Este deve ser interpretado de forma que não proíba- se criação de tribunais, também deve exigir respeito absoluto às regras objetivas de determinação de competência, para que assim não afete- se a imparcialidade do órgão julgador.
Enfim, o direito a um juiz imparcial está presente a garantia fundamental na administração da Justiça num Estado de Direito e deve servir de substrato para previsão de presunções de impedimento e suspeição do órgão julgador.
Consiste no Princípio Constitucional, previsto no art. 5º, LIII, que estabelece que deve haver regras objetivas de competência jurisdicional, ou seja, prevê o direito fundamental de que ninguém será processado nem sentenciado senão pela autoridade competente, em outras palavras, todas as pessoas têm o direito de ser processado e julgado por pessoa devidamente investida no cargo, tendo sua competência previamente estipulada pela Constituição Federal ou por lei. Tal princípio garante a independência e a imparcialidade do órgão julgado e está intimamente ligado à vedação dos Tribunais de exceção, visto que nestes não há prévia competência constitucional. O direito a um juiz imparcial está presente a garantia fundamental na administração da Justiça num Estado de Direito e deve servir de substrato para previsão de presunções de impedimento e suspeição do órgão julgador. No caso do mensalão, juiz natural é o Supremo Tribunal Federal, dada a prerrogativa de foro de alguns réus.
Lógica Formal Utilizada Pelo Acusador Público
A natureza dos crimes do ca – como a quadrilha – impõe que haja, por questão de coerência lógica e Justiça, um julgamento único do fato. Se pessoas comuns cometem crimes com autoridades com foro privilegiado – e tais autoridades, quando do cometimento do crime, revelam-se úteis e mesmo fundamentais para o êxito da quadrilha -, é justo que tais pessoas vejam-se julgar no mesmo foro especial que seus comparsas. Quem desejar cometer crimes e quiser ser julgado por um juiz de Direito, que cometa os crimes sem a co-autoria de autoridades públicas com foro privilegiado.
Conclusão
Ao longo da elaboração do presente trabalho e das discussões do gurpo acerca do mensalão, o caso mais importante do STF desde a redemocratização, pudemos rever e observar a aplicação de conceitos vistos em sala de aula como "foro por prerrogativa de função", "princípio do juiz natural" e o da "lógica formal utilizado pelo acusador público", além de aprofundar nossos conhecimentos sobre este caso tão importante, envolvendo as mais altas instâncias políticas do Brasil num caso histórico de corrupção.

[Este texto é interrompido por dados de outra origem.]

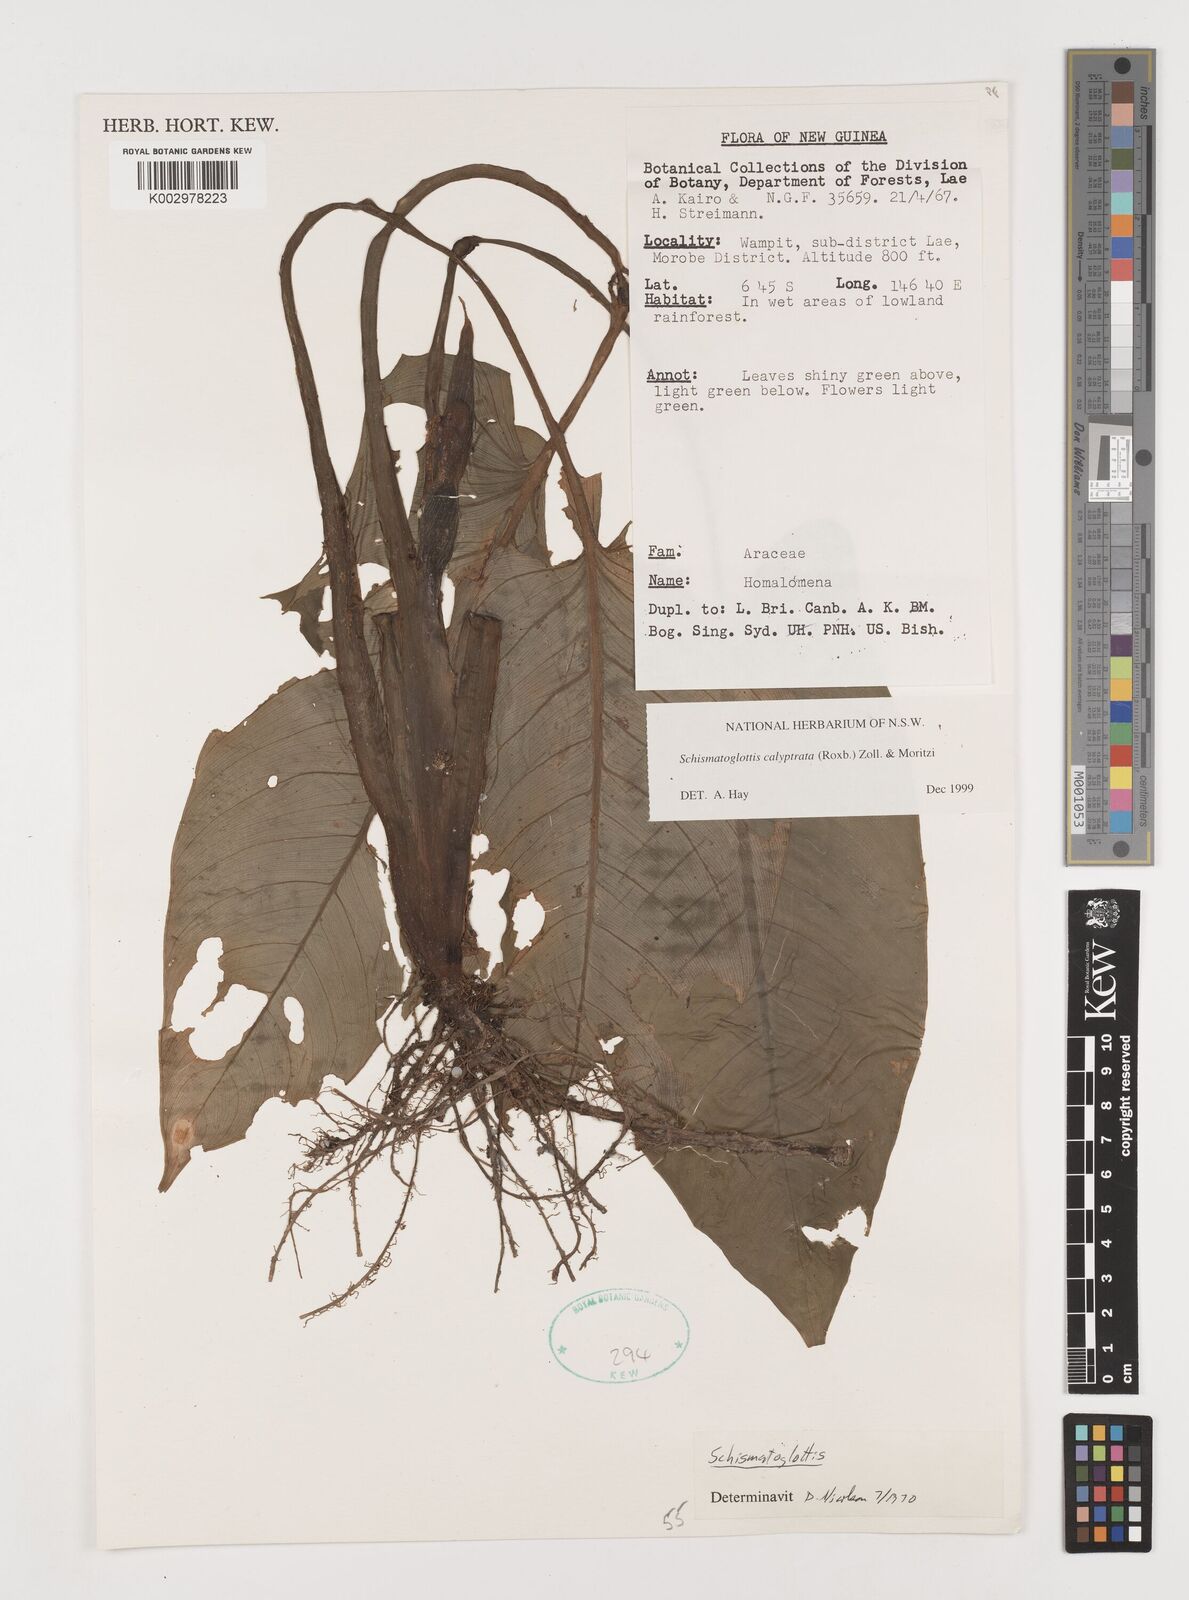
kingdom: Plantae
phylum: Tracheophyta
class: Liliopsida
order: Alismatales
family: Araceae
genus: Schismatoglottis
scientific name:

Critérios definidos pelo STF no julgamento do caso foram esclarecidos, como por exemplo, a demora do caso, que ao londo do trabalho, concluímos que se deve ao fato de que ao longo do processo, os advogados de defesa tentaram várias vezes bloquear o julgamento ou desmembrá-lo, alegando que parte dos réus deveria ser julgada em cortes mais baixas. Segundo a legislação brasileira, somente altas autoridades devem ser julgadas pelo STF. Os pedidos foram negados, já que a corte avaliou que a denúncia se refere a um único esquema. Outro motivo foi a quantidade de testemunhas, cerca de 600 pessoas foram ouvidas.
Bibliografia
- Código de Processo Penal 2012;
- BONFIM, EDILSON MOUGENOT, CODIGO DE PROCESSO PENAL ANOTADO, SARAIVA EDITORA, 3° edição, 2010;
- MOSSIN, HERACLITO ANTONIO, COMENTARIOS AO CODIGO DE PROCESSO PENAL, 2° edição, 2011;
- http://g1.globo.com/politica/mensalao/infografico/platb/reus;
- http://g1.globo.com/politica/mensalao/infografico/platb/diaadia.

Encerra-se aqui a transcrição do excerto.